For the best customer service: TWEET!

2 Oct

Anyone in the Twitter world has probably seen this phenomenon. I had seen it, but never experienced it first hand – until today. My 5-year-old had a pair of popular outdoor shoes we bought for him in May, which broke about 3 weeks ago. The part that broke was the plastic ring that held the strap tight. He had worn them pretty much every day all summer, but these are $50.00 kids shoes. These are supposed to last a long time. My husband has a pair of the same shoes, adult sized, that he has had for 4 years. These are the 3rd pair, in ever-increasing sizes, I’ve purchased from my older son, and have already purchased 2 pairs for my younger son. When they broke my husband and I had no doubt that the shoe company would deal with them and replace them. My husband called their customer service department and they told him to take a picture and send it via email to their warranty department. More than 2 weeks later — nothing. Zilch. No response. This leads us to believe that:

  1. They have so many warranty issues they can’t handle them and are incredibly back-logged
  2. Dealing with warranty issues is not a priority for this company.

Both these assumptions are NOT good for this company. This company is close to losing a very lucrative loyal customer, one that has already purchased 6 pairs of these shoes (1 for hubby, 5 for kids) and someone who would most  likely continue to purchase new pairs for the kids every summer. I am a customer they want. In fact with baby #3 on the way I see many, many purchases of these shoes in the future – if their reputation as good quality, well made, excellent athletic sandal stands. If these are shoes that are now losing their quality, and will start to break just months after purchase, and the company doesn’t deal with me…. you can consider me a lost customer.
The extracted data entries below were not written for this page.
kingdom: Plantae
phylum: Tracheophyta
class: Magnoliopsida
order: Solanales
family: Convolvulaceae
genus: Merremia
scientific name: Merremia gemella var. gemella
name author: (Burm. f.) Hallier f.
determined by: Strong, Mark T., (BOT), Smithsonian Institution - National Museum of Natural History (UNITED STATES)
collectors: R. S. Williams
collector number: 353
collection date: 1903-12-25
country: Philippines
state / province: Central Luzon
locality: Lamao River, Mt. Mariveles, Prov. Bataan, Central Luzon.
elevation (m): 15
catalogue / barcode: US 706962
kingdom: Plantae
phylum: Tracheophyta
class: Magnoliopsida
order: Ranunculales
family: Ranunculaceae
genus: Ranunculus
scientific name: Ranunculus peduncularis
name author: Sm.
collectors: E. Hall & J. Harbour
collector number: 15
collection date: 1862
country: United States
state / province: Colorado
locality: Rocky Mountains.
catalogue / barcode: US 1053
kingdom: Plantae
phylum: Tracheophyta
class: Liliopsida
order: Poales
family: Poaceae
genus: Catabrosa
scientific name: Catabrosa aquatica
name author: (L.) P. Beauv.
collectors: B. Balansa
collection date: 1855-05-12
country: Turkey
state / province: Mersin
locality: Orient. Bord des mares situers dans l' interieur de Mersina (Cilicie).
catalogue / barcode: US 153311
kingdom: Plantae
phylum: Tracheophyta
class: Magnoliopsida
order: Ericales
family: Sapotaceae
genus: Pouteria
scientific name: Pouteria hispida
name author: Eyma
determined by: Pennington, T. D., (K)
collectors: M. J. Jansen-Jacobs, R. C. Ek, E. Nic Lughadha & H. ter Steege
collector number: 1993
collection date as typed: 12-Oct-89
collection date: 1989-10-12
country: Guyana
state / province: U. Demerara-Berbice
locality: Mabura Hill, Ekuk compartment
So I decided to give them a last chance. I told my husband to get me the picture of the broken shoe, and posted it up on Twitter with an @ message to the shoe company’s Twitter account. Lo and behold, less than 3 hours later I had a response, and an offer to replace the shoes immediately.  This is the kind of service I expected from this company in the first place.  The question is, why did they ignore the normal customer service route they sent us on, and only respond once I tweeted? In Twitter of course, my complaint is public, vs. the private complaint when I emailed their warranty department. Here is a company that produces an excellent product, and seems to care about customers. But their customer service process is broken. If only those of us who tweet can get good customer care — then they need to fix their process. Don’t get me wrong though – I love the personal attention I can get from companies via Twitter. But I know those days are numbered. At some point there will be too many people doing the same thing and Twitter won’t be a good communication vehicle.  So companies like this need to fix their customer service issues NOW. If I had not received a response from this company they would have lost my business and loyalty. And believe me as a mother of 3 boys — they don’t want to lose my business. I will be a repeat customer every year, and as soon as the little one gets to walking age, will be buying 3 pairs of these shoes every year – as long as quality and service hold up.  I am their IDEAL customer – a repeat purchaser who will be spending about $120-$150 per year with this company.  They don’t have to spend marketing money to lure me in – I’m in. They just need to spend some customer service money to keep me. And which spend do you think brings the faster ROI?


5 Responses to “For the best customer service: TWEET!”

  1. Lisa October 10, 2009 at 7:21 am #

    Interesting experience. I think this pretty much sums up the way customer service is moving. Make it public and make ’em move. Make it private and who cares.
    The advantages to a very quick internet world.

  2. carol October 31, 2009 at 5:34 am #

    I believe when calling their hotline, it will take them at about 3-4 computer terminal-hopping before it finally reaches the exact person who will grant the request while in twitter it tends to be more “real-time” hence the instant action.

    I’ve seen this too and it really happens. sometimes, you just need to blog your grievances and next thing you know, the company’s head commenting on your post. ah, the beauty of internet! 🙂

  3. Paul Naybour August 15, 2010 at 11:43 pm #

    It is very interesting how the web has changed the way we interact with big companies and corporates. A developer is planning the build some houses behind my parents house. I could ha written to the council to complain but in the same time I set up a blog called It is already number one in Google and attracting lots of posts from people in the neighbour hood including the local news paper which is covering the story. In someways the Internet is giving power to the small people but you need to skill to use it’s power.